→ **AIM OF THE EXERCISE**
A complete, exact retyping of the data below is required.

→ **DATA SECTION**
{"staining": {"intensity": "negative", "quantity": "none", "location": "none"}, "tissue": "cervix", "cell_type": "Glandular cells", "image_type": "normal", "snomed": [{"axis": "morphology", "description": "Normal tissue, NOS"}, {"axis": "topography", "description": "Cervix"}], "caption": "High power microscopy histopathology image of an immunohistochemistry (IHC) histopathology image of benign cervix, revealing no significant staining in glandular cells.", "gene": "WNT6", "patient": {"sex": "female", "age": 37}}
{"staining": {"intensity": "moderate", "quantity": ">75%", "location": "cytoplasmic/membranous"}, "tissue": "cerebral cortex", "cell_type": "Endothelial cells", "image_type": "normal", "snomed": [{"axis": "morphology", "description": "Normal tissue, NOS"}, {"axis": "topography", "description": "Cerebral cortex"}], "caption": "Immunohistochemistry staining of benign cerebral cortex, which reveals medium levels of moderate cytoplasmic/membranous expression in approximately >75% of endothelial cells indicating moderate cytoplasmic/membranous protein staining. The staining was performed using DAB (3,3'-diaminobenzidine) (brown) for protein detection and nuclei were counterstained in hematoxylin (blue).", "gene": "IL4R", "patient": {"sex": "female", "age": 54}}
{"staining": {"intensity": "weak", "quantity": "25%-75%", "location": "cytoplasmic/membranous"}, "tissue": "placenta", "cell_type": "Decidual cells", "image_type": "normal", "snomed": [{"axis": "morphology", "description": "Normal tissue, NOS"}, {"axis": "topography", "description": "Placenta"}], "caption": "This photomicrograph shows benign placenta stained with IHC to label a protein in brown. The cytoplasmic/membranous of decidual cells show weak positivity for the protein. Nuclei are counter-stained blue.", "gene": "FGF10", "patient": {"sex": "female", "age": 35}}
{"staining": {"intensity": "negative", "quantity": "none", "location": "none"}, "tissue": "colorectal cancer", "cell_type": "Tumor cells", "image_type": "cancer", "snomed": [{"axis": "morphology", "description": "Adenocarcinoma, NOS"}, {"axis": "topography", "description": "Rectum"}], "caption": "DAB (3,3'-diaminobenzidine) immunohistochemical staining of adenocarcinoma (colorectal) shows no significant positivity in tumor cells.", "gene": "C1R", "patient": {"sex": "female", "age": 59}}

→ **RESPONSE**
{"staining": {"intensity": "negative", "quantity": "none", "location": "none"}, "tissue": "cervix", "cell_type": "Glandular cells", "image_type": "normal", "snomed": [{"axis": "morphology", "description": "Normal tissue, NOS"}, {"axis": "topography", "description": "Cervix"}], "caption": "High power microscopy histopathology image of an immunohistochemistry (IHC) histopathology image of benign cervix, revealing no significant staining in glandular cells.", "gene": "WNT6", "patient": {"sex": "female", "age": 37}}
{"staining": {"intensity": "moderate", "quantity": ">75%", "location": "cytoplasmic/membranous"}, "tissue": "cerebral cortex", "cell_type": "Endothelial cells", "image_type": "normal", "snomed": [{"axis": "morphology", "description": "Normal tissue, NOS"}, {"axis": "topography", "description": "Cerebral cortex"}], "caption": "Immunohistochemistry staining of benign cerebral cortex, which reveals medium levels of moderate cytoplasmic/membranous expression in approximately >75% of endothelial cells indicating moderate cytoplasmic/membranous protein staining. The staining was performed using DAB (3,3'-diaminobenzidine) (brown) for protein detection and nuclei were counterstained in hematoxylin (blue).", "gene": "IL4R", "patient": {"sex": "female", "age": 54}}
{"staining": {"intensity": "weak", "quantity": "25%-75%", "location": "cytoplasmic/membranous"}, "tissue": "placenta", "cell_type": "Decidual cells", "image_type": "normal", "snomed": [{"axis": "morphology", "description": "Normal tissue, NOS"}, {"axis": "topography", "description": "Placenta"}], "caption": "This photomicrograph shows benign placenta stained with IHC to label a protein in brown. The cytoplasmic/membranous of decidual cells show weak positivity for the protein. Nuclei are counter-stained blue.", "gene": "FGF10", "patient": {"sex": "female", "age": 35}}
{"staining": {"intensity": "negative", "quantity": "none", "location": "none"}, "tissue": "colorectal cancer", "cell_type": "Tumor cells", "image_type": "cancer", "snomed": [{"axis": "morphology", "description": "Adenocarcinoma, NOS"}, {"axis": "topography", "description": "Rectum"}], "caption": "DAB (3,3'-diaminobenzidine) immunohistochemical staining of adenocarcinoma (colorectal) shows no significant positivity in tumor cells.", "gene": "C1R", "patient": {"sex": "female", "age": 59}}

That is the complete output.